The Reserve Bank of India (RBI) on Wednesday decided to keep the policy repo rate under the liquidity adjustment facility (LAF) unchanged at 4%.
It said that the reverse repo rate under the LAF remains unchanged at 3.35% and the marginal standing facility (MSF) rate and the Bank Rate at 4.25%.
The RBI has also projected the real GDP growth for 2021-22 at 10.5% consisting of 26.2% in Q1, 8.3% in Q2, 5.4% in Q3 and 6.2% in Q4.
The Monetary Policy Committee (MPC), which is headed by RBI Governor Shaktikanta Das, has also decided to continue with the accommodative stance as long as necessary to sustain growth on a durable basis and continue to mitigate the impact of COVID-19 on the economy, while ensuring that inflation remains within the target going forward.
The much anticipated boost to economic activity from the vaccination rollouts is being somewhat held back by new mutations of COVID-19, second and third waves of infections across countries and unequal access to vaccines more generally. World trade activity improved in Q4 2020 and January 2021, the MPC said.
However, there are concerns due to COVID-19-related fresh lockdowns and depressed demand in a few major economies, escalation in shipping charges and container shortages.
Inflation remains benign in major advanced economies (AEs), although highly accommodative monetary policies and large fiscal stimuli have added to concerns around market-based indicators of inflation expectations, unsettling bond markets globally.
In a few emerging market economies (EMEs), however, inflation is ruling above targets, primarily driven by firming global commodity prices. This has even prompted a few of them to raise policy rates.
Equity and currency markets have been turbulent with the increase in long-term bond yields and the steepening of yield curves. More recently, however, calm has returned and major equity markets have scaled new peaks in March, while currencies are trading mixed against a generally firming US dollar.
With the bond markets sell-offs, EME assets came under selling pressure and capital outflows imposed depreciating pressures on EME currencies in March.
Rural demand remains buoyant and record agriculture production for 2020-21 bodes well for its resilience. Urban demand has been gaining strength on the back of normalisation of economic activity and should get a fillip with the ongoing vaccination drive, the MPC observed.
The fiscal stimulus from increased allocation for capital expenditure under the Union Budget 2021-22, expanded production-linked incentives (PLI) scheme and rising capacity utilisation (from 63.3% in Q2 to 66.6% in Q3:2020-21) should provide strong support to investment demand and exports.

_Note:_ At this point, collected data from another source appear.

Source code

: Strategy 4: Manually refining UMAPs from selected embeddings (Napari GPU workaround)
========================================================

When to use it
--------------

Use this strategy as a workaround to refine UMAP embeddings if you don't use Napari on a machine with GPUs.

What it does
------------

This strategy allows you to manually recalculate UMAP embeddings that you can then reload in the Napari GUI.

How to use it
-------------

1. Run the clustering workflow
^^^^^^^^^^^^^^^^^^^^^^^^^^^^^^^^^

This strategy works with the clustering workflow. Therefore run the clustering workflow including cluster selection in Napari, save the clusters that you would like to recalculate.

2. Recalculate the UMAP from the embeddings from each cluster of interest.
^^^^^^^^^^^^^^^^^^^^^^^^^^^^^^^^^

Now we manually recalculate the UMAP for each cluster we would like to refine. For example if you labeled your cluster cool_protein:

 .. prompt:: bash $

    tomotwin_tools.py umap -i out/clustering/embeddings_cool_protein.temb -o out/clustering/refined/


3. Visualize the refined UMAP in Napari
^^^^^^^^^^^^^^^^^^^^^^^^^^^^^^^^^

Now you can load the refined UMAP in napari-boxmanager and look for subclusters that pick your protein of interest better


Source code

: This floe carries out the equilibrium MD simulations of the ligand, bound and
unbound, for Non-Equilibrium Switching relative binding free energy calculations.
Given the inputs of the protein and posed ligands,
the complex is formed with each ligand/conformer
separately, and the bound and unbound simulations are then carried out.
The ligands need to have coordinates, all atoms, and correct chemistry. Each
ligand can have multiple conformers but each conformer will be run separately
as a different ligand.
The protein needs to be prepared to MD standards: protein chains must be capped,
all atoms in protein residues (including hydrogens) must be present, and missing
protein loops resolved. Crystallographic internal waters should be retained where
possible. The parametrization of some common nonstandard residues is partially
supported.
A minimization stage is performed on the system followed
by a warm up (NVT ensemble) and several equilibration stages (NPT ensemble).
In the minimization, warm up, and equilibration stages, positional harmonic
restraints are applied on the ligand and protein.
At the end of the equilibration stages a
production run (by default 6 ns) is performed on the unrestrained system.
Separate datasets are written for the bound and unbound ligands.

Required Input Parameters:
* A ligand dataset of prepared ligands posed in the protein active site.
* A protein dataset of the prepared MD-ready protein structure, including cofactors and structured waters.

Firms engaged in manufacturing, services and infrastructure polled by the Reserve Bank in March 2021 were optimistic about a pick-up in demand and expansion in business activity into 2021-22.
Consumer confidence, on the other hand, has dipped with the recent surge in COVID infections in some states imparting uncertainty to the outlook. Taking these factors into consideration, the projection of real GDP growth for 2021-22 is retained at 10.5% consisting of 26.2% in Q1, 8.3% in Q2, 5.4% in Q3 and 6.2% in Q4.
Reacting to the MPC announcements, Brickwork Ratings Chief Ratings Officer Rajee R said, “Given the renewed uncertainty in the economy, the MPC announcements provide reassurance of preserving adequate liquidity, protecting financial markets from external vulnerabilities and preventing the hardening of yields in the bond market.”
In line with BWR expectations, RBI has kept rates unchanged and retained its accommodative stance till growth is secured. Extending TLTRO for six months, introducing secondary market G-sec acquisition Program 1.0 and the Rs 50,000 crore liquidity injection to the financial institutions, which includes Rs 10,000 crore to NHB, are positive developments. These are expected to sustain a balanced liquidity and keep the borrowing momentum buoyant in the markets, he added.